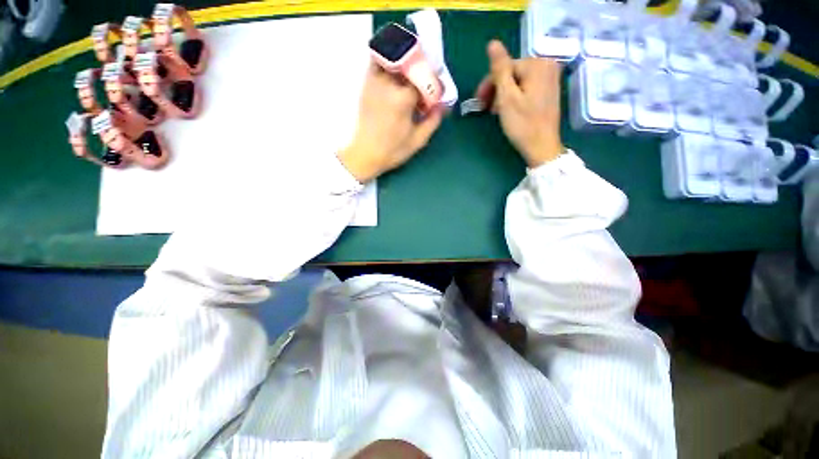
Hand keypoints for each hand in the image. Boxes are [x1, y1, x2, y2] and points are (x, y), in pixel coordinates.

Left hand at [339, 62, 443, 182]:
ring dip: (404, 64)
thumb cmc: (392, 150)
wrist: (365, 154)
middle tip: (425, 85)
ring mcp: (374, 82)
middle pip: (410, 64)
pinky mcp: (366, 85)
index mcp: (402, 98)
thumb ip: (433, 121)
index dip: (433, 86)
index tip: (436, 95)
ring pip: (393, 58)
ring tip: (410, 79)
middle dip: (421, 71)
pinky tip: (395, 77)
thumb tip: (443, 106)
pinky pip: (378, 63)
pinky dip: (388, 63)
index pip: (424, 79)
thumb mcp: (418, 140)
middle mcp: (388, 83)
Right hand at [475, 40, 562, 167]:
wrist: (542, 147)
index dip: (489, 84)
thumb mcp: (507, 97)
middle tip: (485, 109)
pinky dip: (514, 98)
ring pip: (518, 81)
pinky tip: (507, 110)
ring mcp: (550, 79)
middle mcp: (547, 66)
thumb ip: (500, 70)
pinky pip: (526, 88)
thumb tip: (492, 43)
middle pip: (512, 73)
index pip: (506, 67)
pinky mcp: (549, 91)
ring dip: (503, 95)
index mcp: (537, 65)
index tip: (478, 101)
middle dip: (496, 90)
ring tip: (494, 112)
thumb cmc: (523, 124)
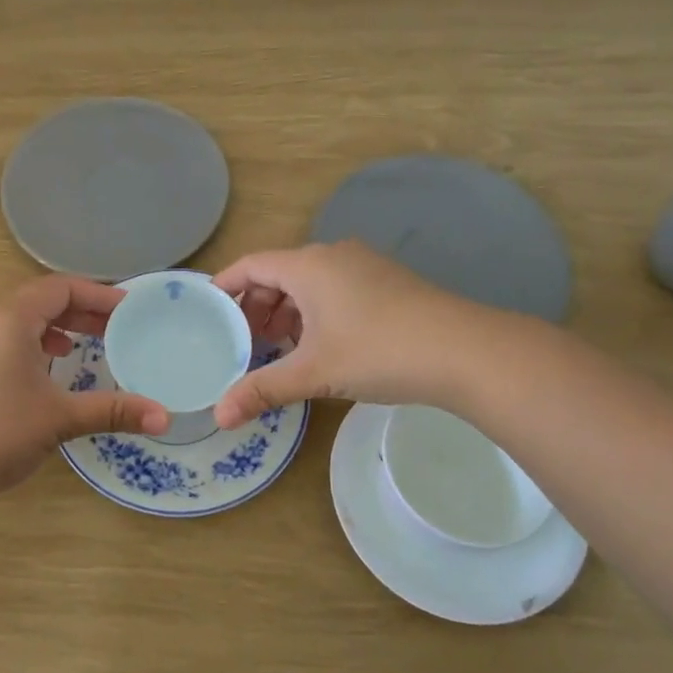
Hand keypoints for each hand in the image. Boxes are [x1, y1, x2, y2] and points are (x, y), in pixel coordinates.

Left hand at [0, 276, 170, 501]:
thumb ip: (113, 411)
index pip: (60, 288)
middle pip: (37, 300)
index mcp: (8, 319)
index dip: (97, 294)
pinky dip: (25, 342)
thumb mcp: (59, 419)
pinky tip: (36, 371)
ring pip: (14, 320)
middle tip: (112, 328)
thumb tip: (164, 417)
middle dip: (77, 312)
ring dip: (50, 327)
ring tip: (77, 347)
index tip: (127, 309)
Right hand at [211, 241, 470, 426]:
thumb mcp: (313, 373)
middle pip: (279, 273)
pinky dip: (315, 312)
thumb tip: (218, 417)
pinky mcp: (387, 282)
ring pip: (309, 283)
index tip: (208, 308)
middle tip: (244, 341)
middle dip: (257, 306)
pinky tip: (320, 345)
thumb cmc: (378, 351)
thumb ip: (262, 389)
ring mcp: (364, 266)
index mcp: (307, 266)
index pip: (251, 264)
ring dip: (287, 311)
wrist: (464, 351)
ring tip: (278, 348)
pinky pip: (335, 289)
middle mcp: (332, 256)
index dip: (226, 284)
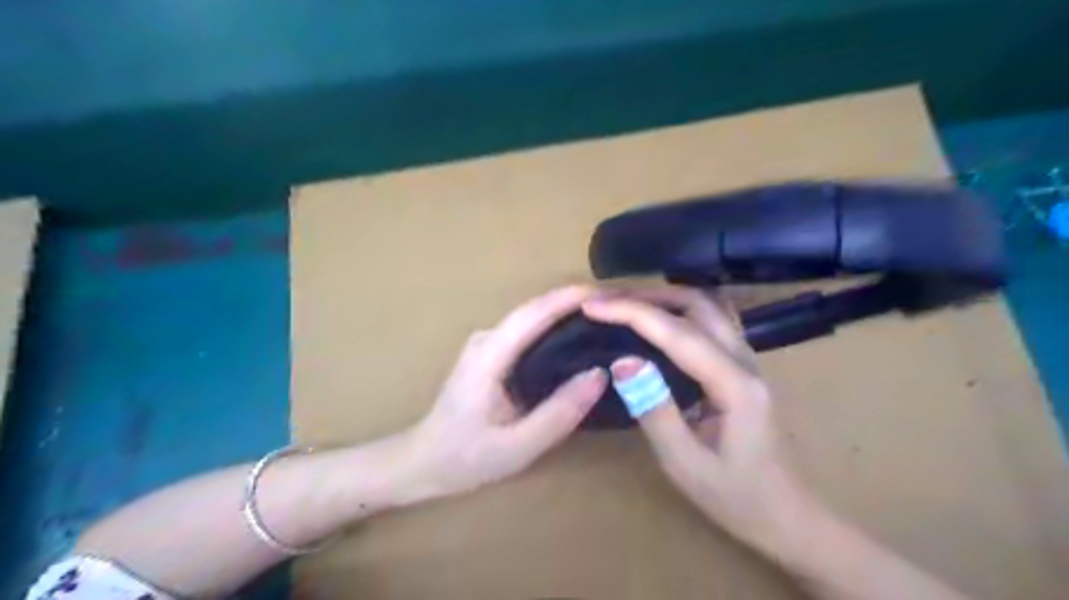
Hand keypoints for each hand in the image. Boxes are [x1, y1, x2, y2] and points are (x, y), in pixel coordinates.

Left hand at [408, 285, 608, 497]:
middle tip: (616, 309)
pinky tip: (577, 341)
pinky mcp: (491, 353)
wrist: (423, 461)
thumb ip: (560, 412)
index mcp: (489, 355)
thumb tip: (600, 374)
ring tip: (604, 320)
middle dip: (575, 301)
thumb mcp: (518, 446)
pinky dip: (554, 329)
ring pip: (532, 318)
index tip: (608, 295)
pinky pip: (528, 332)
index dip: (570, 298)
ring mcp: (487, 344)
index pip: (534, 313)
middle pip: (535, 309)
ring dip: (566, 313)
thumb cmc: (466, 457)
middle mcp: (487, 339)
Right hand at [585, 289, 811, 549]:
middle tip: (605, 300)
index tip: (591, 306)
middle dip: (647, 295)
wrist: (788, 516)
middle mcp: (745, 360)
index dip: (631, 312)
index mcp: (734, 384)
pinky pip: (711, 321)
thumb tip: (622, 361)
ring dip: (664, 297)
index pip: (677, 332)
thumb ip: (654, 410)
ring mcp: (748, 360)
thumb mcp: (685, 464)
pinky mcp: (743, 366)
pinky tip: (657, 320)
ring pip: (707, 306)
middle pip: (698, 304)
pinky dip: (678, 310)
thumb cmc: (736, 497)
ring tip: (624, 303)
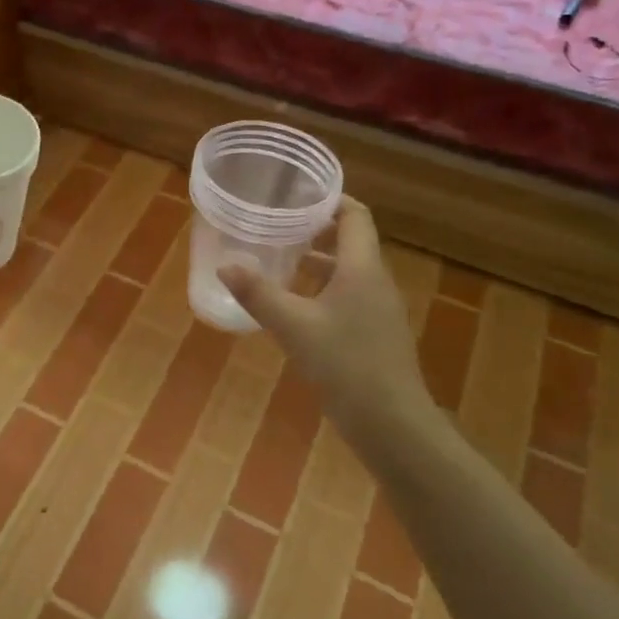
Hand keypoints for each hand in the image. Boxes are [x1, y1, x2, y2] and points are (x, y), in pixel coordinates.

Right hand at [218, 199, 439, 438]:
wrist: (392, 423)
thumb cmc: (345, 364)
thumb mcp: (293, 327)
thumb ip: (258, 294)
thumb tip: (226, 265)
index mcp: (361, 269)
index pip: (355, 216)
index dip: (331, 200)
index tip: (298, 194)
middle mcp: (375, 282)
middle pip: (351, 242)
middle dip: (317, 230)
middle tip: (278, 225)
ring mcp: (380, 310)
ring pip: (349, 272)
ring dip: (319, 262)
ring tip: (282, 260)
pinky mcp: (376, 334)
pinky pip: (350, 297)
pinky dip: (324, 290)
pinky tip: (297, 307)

* * *

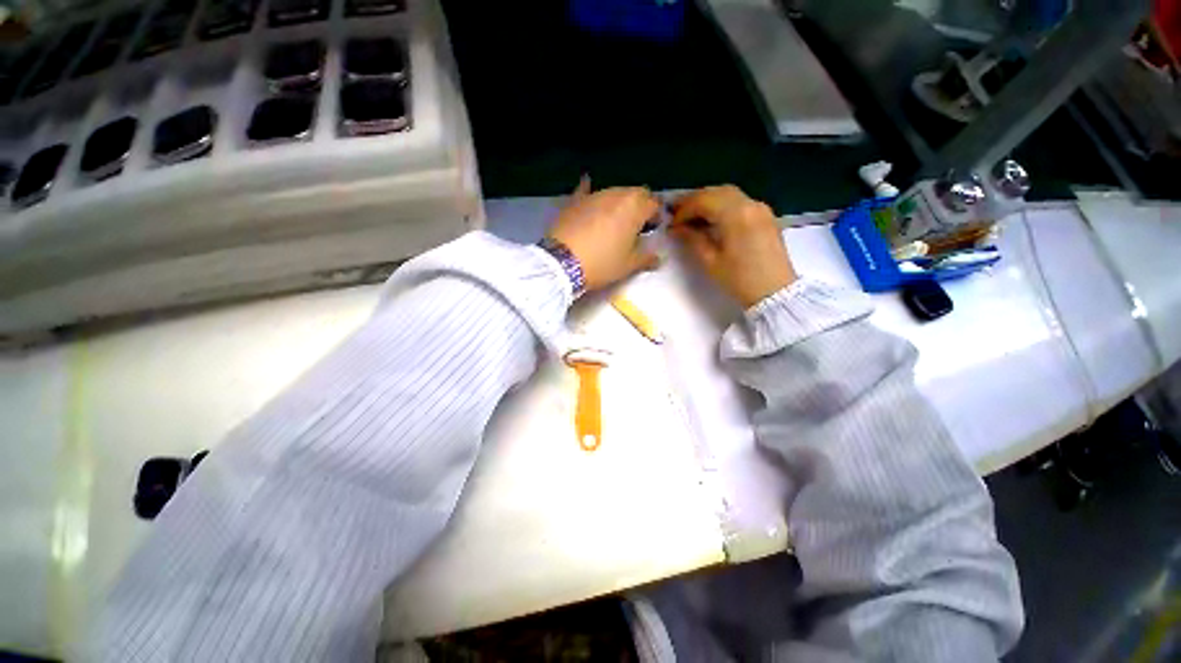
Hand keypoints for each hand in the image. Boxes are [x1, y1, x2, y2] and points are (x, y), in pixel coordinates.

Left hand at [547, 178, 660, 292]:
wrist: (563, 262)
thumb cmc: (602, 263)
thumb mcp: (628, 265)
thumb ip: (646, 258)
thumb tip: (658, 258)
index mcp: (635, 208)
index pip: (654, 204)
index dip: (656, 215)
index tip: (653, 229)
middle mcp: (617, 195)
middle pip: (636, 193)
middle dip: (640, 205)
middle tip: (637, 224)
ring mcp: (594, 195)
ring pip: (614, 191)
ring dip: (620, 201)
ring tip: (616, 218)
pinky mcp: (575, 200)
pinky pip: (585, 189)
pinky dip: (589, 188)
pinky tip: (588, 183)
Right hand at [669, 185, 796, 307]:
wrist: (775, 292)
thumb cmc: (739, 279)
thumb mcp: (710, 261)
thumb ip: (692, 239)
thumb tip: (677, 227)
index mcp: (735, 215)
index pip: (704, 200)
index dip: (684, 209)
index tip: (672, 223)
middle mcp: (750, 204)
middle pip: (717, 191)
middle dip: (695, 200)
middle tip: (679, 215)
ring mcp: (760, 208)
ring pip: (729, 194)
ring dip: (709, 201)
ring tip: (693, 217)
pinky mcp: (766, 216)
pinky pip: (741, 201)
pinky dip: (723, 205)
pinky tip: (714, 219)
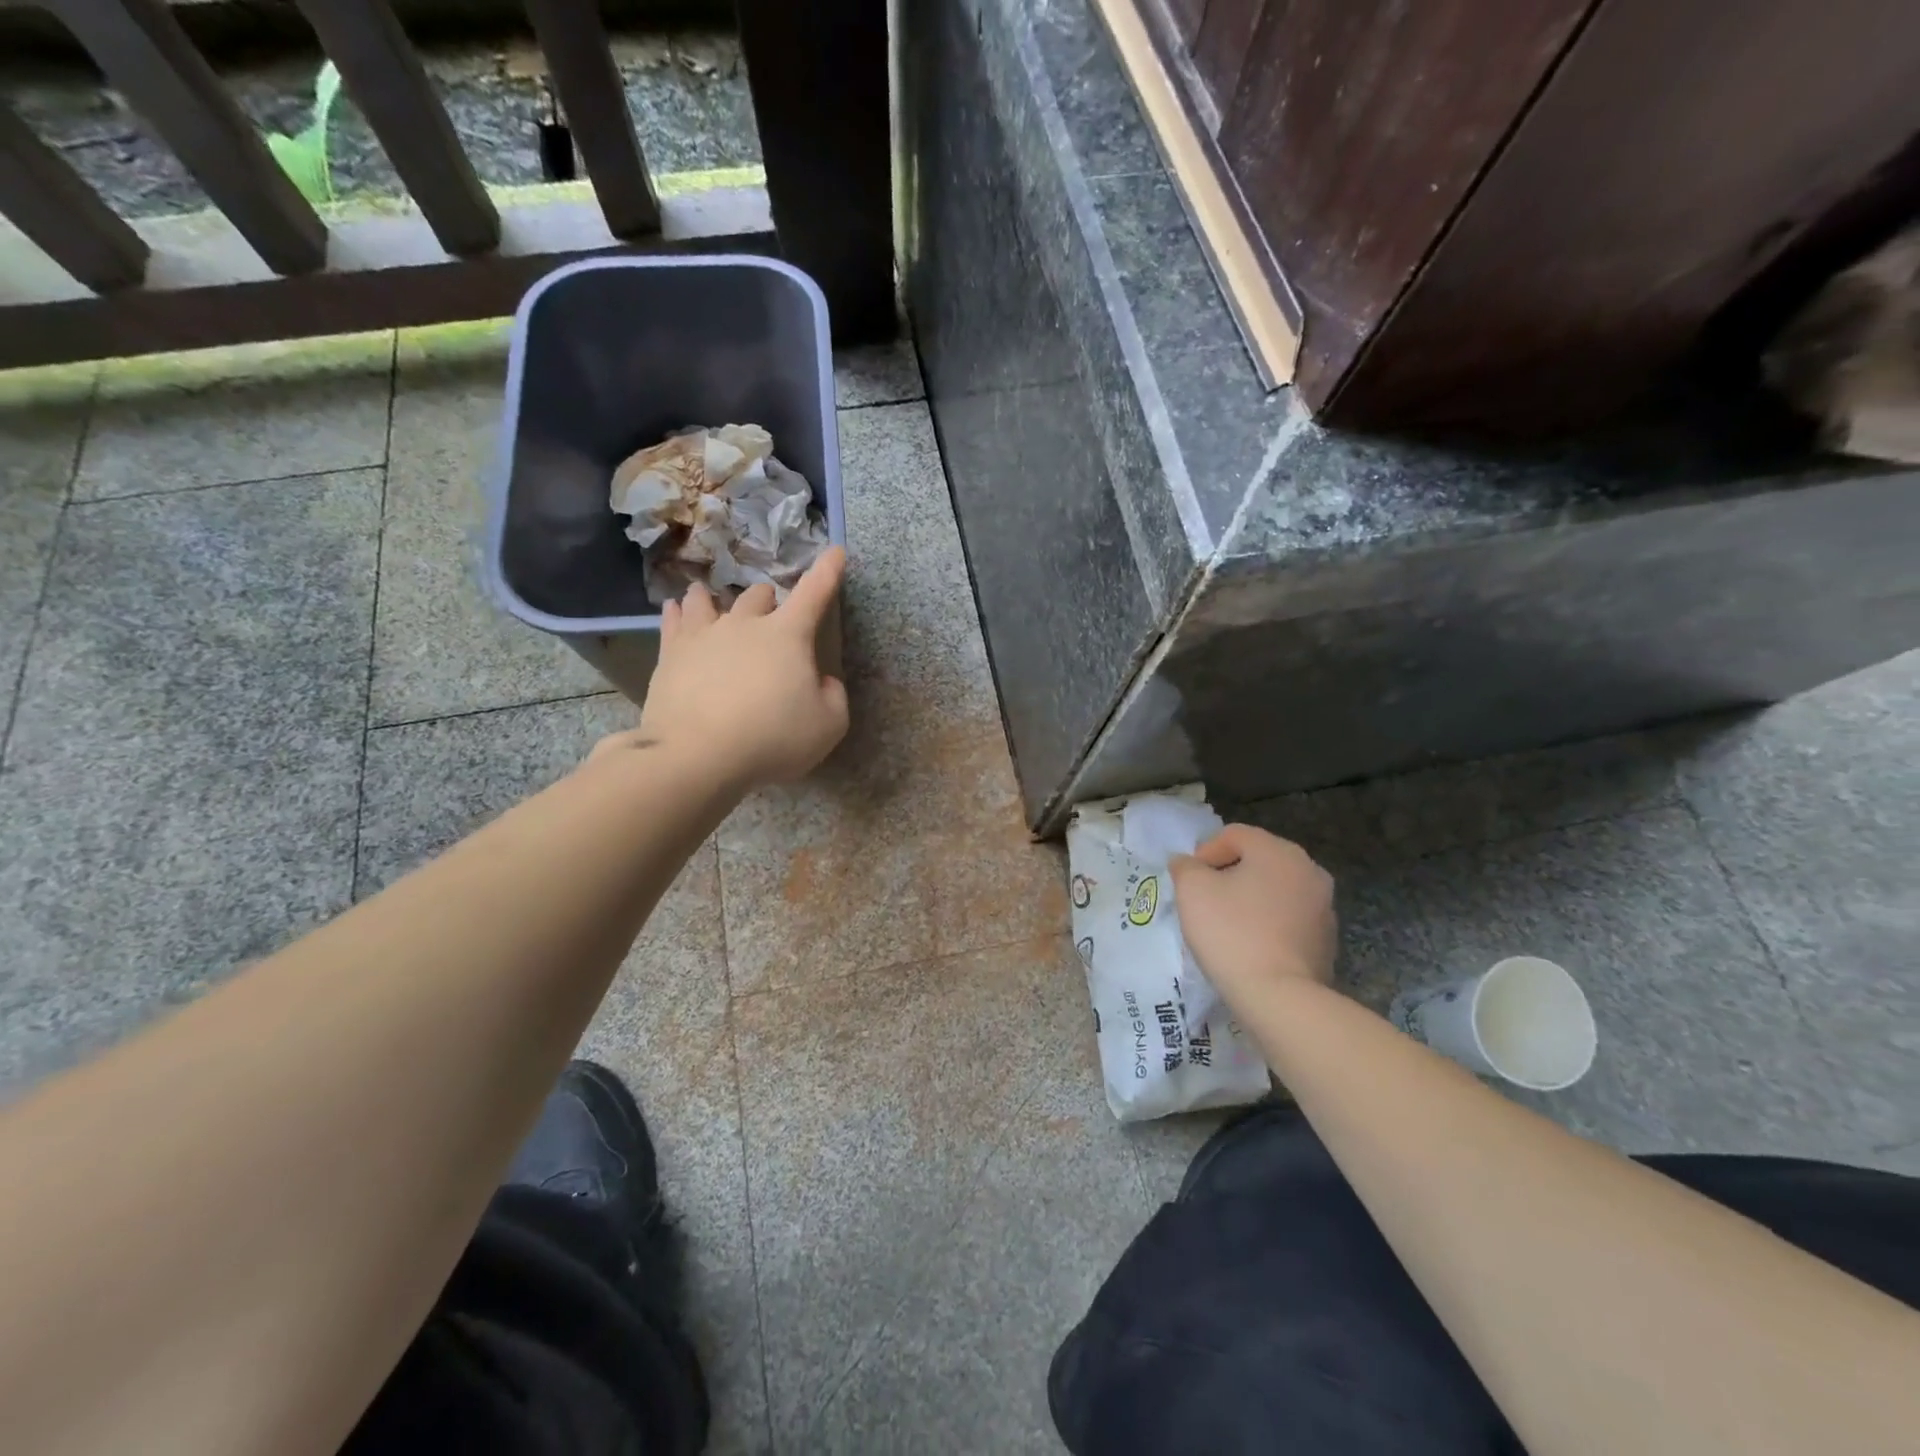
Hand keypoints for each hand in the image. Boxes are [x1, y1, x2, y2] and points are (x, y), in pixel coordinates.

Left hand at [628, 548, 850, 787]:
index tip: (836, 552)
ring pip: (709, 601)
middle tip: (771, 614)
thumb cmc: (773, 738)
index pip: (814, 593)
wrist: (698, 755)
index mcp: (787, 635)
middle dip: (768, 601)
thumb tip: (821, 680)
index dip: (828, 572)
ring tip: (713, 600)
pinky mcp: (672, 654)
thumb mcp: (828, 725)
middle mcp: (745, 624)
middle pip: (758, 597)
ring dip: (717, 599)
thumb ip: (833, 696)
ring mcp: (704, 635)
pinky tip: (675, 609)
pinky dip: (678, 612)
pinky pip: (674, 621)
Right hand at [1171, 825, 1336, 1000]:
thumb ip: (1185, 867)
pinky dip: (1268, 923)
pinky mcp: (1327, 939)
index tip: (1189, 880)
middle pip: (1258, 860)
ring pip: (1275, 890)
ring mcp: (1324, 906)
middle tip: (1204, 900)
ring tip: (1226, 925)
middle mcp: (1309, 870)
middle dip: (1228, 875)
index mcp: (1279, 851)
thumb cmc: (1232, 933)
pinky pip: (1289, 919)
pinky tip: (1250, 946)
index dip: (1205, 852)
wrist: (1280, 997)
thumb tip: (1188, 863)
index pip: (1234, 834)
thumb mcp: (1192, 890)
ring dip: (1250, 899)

---

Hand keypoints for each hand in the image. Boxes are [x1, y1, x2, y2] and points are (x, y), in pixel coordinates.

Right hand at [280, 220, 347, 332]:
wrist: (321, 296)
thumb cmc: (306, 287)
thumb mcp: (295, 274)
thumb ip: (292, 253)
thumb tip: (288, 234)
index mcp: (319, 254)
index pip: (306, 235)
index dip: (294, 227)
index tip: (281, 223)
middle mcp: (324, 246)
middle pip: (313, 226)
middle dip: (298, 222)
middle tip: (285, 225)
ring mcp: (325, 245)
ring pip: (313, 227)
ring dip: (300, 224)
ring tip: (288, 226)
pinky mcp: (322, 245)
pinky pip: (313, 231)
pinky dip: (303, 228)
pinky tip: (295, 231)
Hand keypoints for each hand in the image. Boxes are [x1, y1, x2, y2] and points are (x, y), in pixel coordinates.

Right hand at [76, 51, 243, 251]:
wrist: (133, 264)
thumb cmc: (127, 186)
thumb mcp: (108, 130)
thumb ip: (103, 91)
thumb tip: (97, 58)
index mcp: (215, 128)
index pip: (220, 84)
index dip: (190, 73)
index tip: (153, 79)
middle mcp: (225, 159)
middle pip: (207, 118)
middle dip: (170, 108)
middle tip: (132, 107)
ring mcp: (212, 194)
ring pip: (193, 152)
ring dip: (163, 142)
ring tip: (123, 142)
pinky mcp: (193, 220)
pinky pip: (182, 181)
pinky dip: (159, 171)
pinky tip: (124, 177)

» **Work instruction**
Text only, no pictures: please print exactly the lines above from the line with "ring dip: (50, 327)" up to and including the line with "pinky mcp: (491, 353)", and nothing else.

» **Response area**
ring dip: (50, 327)
ring tip: (77, 347)
index tip: (127, 309)
Right hand at [211, 241, 470, 426]:
thumb mcp: (313, 373)
middle pip: (279, 273)
pinky dip: (315, 312)
thumb tip: (218, 417)
pinky mcp: (387, 282)
ring pip: (309, 283)
index tip: (208, 308)
middle tip: (244, 341)
middle dip: (257, 306)
pinky tip: (320, 345)
thumb cmc: (378, 351)
thumb ip: (262, 389)
ring mcp: (364, 266)
index mcp: (307, 266)
index pip: (251, 264)
ring dip: (287, 311)
wrist: (464, 351)
ring tip: (278, 348)
pinky pip: (335, 289)
middle mcp: (332, 256)
index dip: (226, 284)
Hand keypoints for each hand in the image. Boxes are [x1, y1, x2, y2] and points are (x, y), in pixel coordinates.

Left hand at [408, 285, 608, 497]:
middle tip: (616, 309)
pinky tip: (577, 341)
pinky mcp: (491, 353)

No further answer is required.